Over half of homes in Cameron were built before 1986, when lead solder was banned. Older plumbing may leach lead into drinking water, especially with corrosive water chemistry.
Source: U.S. Census Bureau ACS B25034.
Cost Context: What Remediation Means for Cameron Homeowners
Property equity in Cameron sits at a moderate ratio to estimated remediation costs — a classification that reframes the household financial perspective from routine maintenance to deliberate budgeting, where most homeowners have a realistic path to addressing documented water and safety issues if they map the financial commitment against available resources before committing to scope.

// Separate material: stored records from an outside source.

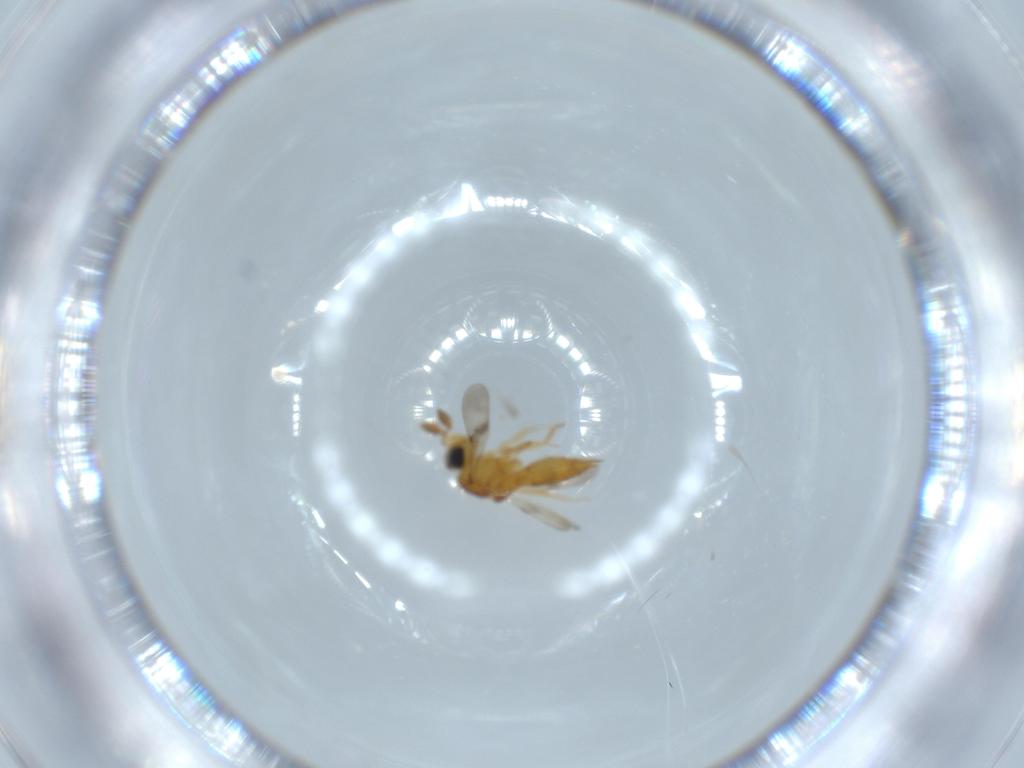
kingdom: Animalia
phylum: Arthropoda
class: Insecta
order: Hymenoptera
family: Scelionidae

Remediation costs are moderate relative to home values in Cameron. The estimated $1,350–$3,900 range is manageable for most homeowners but still worth budgeting for. Home values are 3% below the Wisconsin average.
Lead Exposure Risk for Children in Cameron
Why children are most at risk: The CDC states there is no safe level of lead exposure for children. Children under 6 absorb lead more readily than adults, and even low levels can cause developmental delays, learning difficulties, and behavioral problems.

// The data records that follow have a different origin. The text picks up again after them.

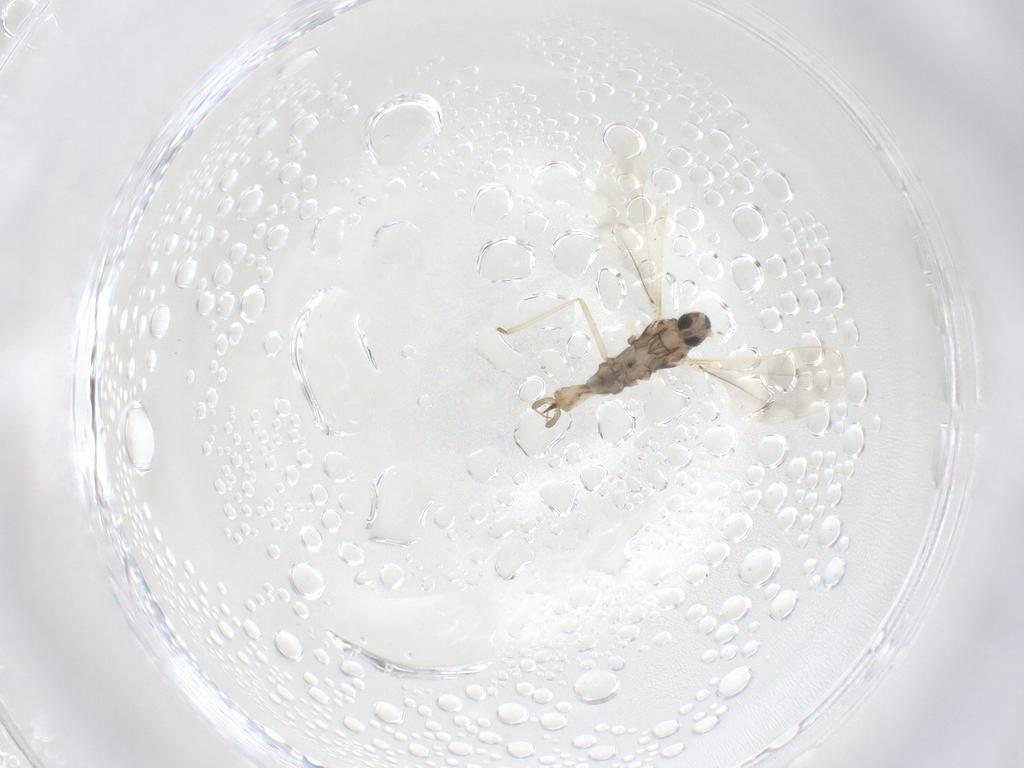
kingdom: Animalia
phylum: Arthropoda
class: Insecta
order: Diptera
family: Cecidomyiidae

When older housing represents 52% of the local inventory or aggregate readings approach the federal action level, an in-home check becomes the standard way to translate citywide averages into the specific reality of an individual Cameron address.
Sources: EPA Lead and Copper Rule, U.S. Census Bureau ACS, CDC childhood lead poisoning prevention guidelines.
Flood & Climate Risk in Cameron
The National Flood Insurance Program captures decades of claims at the local level, building a record of cumulative community flood exposure. For Cameron, that record documents 1 claim and 100% of ZIP codes inside FEMA-designated flood zones. What makes those numbers relevant to water quality is the set of mechanisms flooding activates: heavy precipitation that floods treatment intake zones can introduce contaminants upstream of normal filtration; well casings in low-lying areas can be infiltrated by floodwaters carrying bacteria, sediment, and chemical residue; and distribution system pressure changes during flooding can create backflow conditions. These effects become more probable as flood frequency and magnitude increase — and the NFIP record indicates both are meaningful factors locally.
Cameron has a moderate flood history with 1 FEMA claims. 100% of ZIP codes fall within FEMA flood zones. Flood events can contaminate drinking water and overwhelm treatment systems.
How flooding affects water quality: Flood events can introduce sewage, agricultural runoff, and industrial chemicals into water supplies. Even after floodwaters recede, contamination can persist in wells and aging infrastructure. Flood damage can add significantly to the estimated <strong>$2,500</strong> remediation cost per household.
Residents in flood-prone areas should consider flood insurance even outside FEMA zones — over 25% of flood claims come from low-to-moderate risk areas. After any flood event, test your water before drinking.